But they had differences. The Puritans were less radical and less interested in leaving the Church of England than in “purifying” it. Their leader was a well-to-do lawyer named John Winthrop. He had a lot of the qualities that came to be part of the stereotypical New England Yankee. He was deeply religious but a practical businessman.

He advocated — and put into practice — such egalitarian principles as trial by jury, yet regarded democracy as “the meanest and worst” of all forms of government. He loved his fellow man, as long as his fellow man had exactly the same morals and beliefs as he did.

Armed with a charter that gave the colonists extraordinary independence in making their own rules, Winthrop led an impressive wave of about 500 Puritans to the Massachusetts Bay colony in New England in 1630, establishing the city of Boston later that year.

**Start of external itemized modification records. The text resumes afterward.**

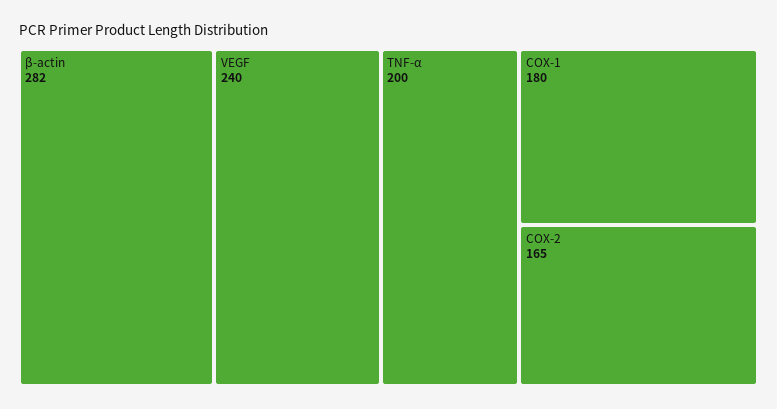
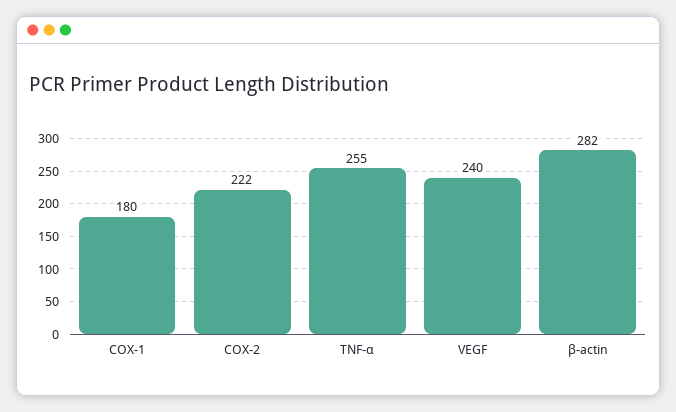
  {
    "β-actin": 282,
    "VEGF": 240,
-   "TNF-α": 200,
+   "TNF-α": 255,
    "COX-1": 180,
-   "COX-2": 165
+   "COX-2": 222
  }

An even larger group of Puritans had settled at Salem, in another part of the colony, the year before, and by 1642, as many as 20,000 Puritans had left England for America.

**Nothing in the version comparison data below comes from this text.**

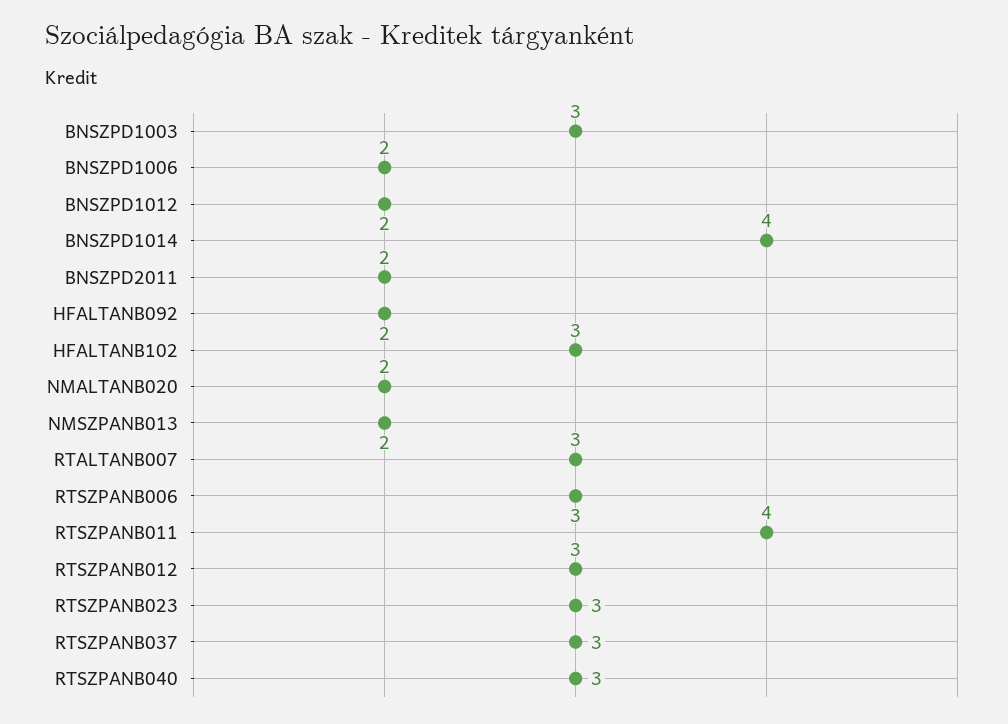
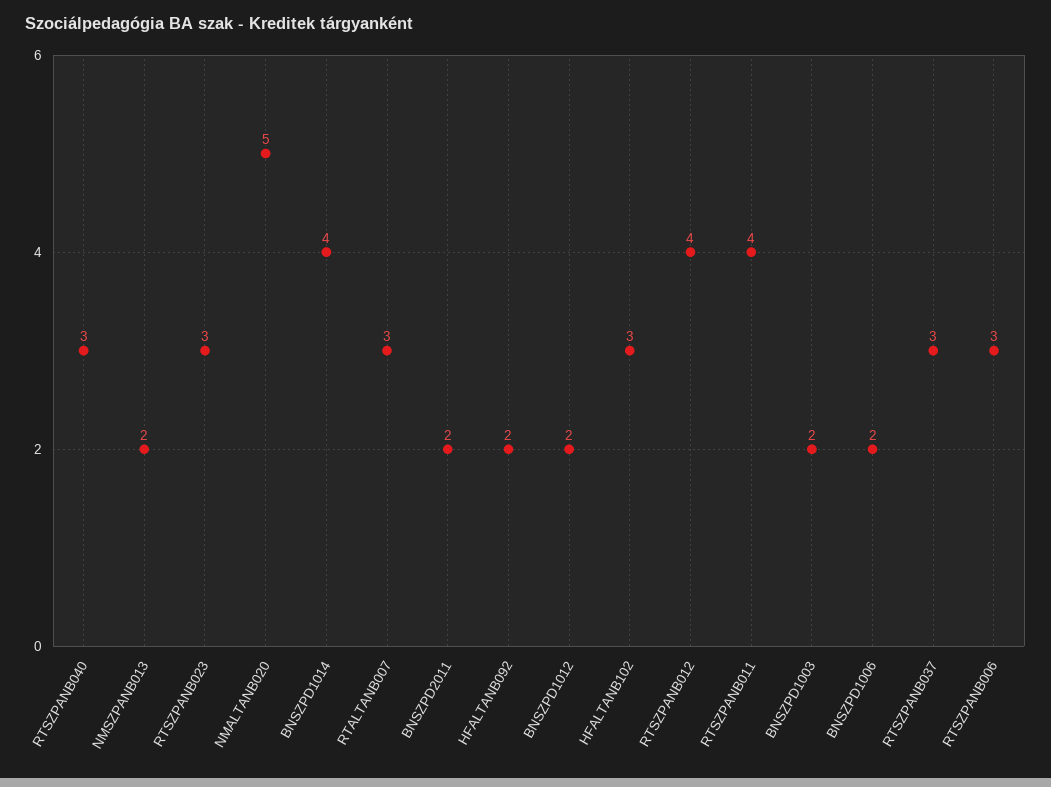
  {
-   "BNSZPD1003": 3,
+   "BNSZPD1003": 2,
    "BNSZPD1006": 2,
    "BNSZPD1012": 2,
    "BNSZPD1014": 4,
    "BNSZPD2011": 2,
    "HFALTANB092": 2,
    "HFALTANB102": 3,
-   "NMALTANB020": 2,
+   "NMALTANB020": 5,
    "NMSZPANB013": 2,
    "RTALTANB007": 3,
    "RTSZPANB006": 3,
    "RTSZPANB011": 4,
-   "RTSZPANB012": 3,
+   "RTSZPANB012": 4,
    "RTSZPANB023": 3,
    "RTSZPANB037": 3,
    "RTSZPANB040": 3
  }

The Puritans established fur, fishing, and shipbuilding industries. They set up a system of compulsory free education, institutions of higher learning, and a model for what would eventually become a typical two-house state government in America. They developed crafts such as silversmithing and printed their own books.

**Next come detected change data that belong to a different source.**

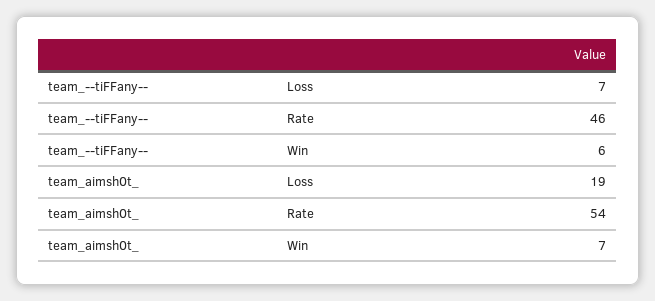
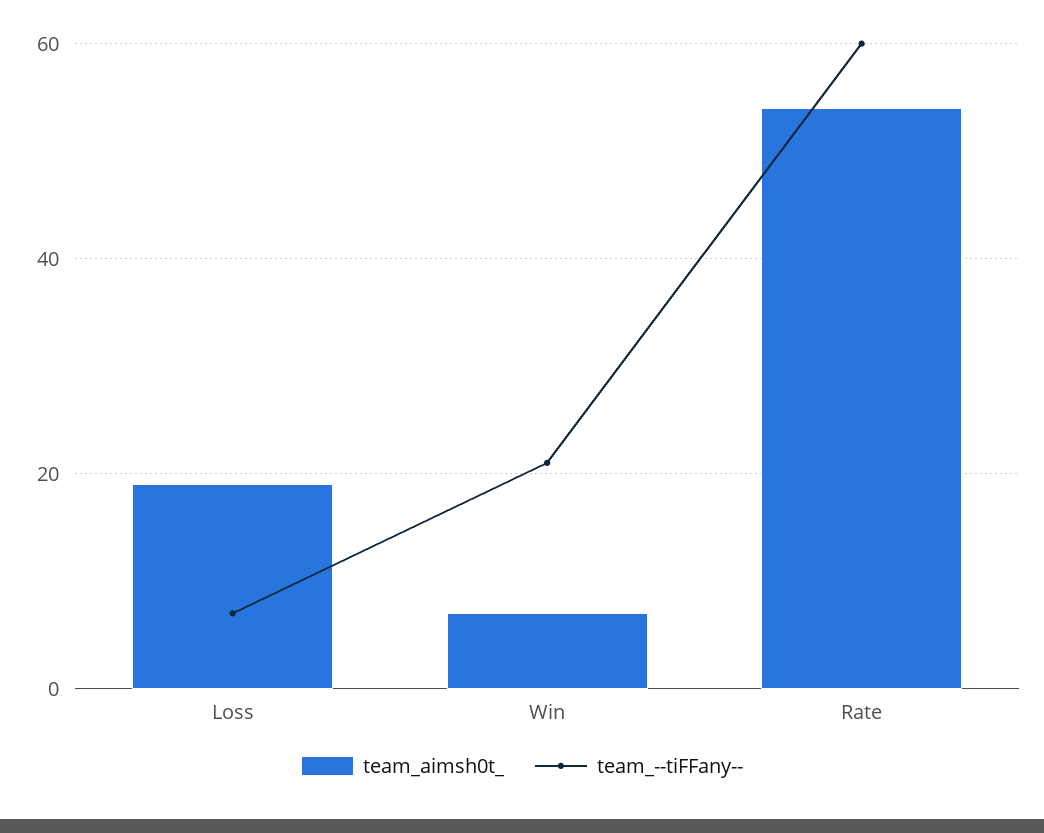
  {
    "team_--tiFFany--": {
      "Loss": 7,
-     "Rate": 46,
+     "Rate": 60,
-     "Win": 6
+     "Win": 20
    },
    "team_aimsh0t_": {
      "Loss": 19,
      "Rate": 54,
      "Win": 7
    }
  }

They were also pretty puritanical. Religious dissidents, especially Quakers, were routinely banished and beaten, and sometimes hanged. “If they beat the gospel black and blue,” one Puritan minister said in explaining this treatment, “it is but just to beat them black and blue.” Adultery was punishable by death until 1632, when the penalty was reduced to a public whipping and the forced wearing of the letters “AD” sewed onto the clothing.

The impact of the Puritan society of New England was huge. In it were the roots of the modern corporate system, the representative form of state and federal government, the American legal system, and the moral conflict between wanting the freedom to think and act as you please and the authority to control how others think and act.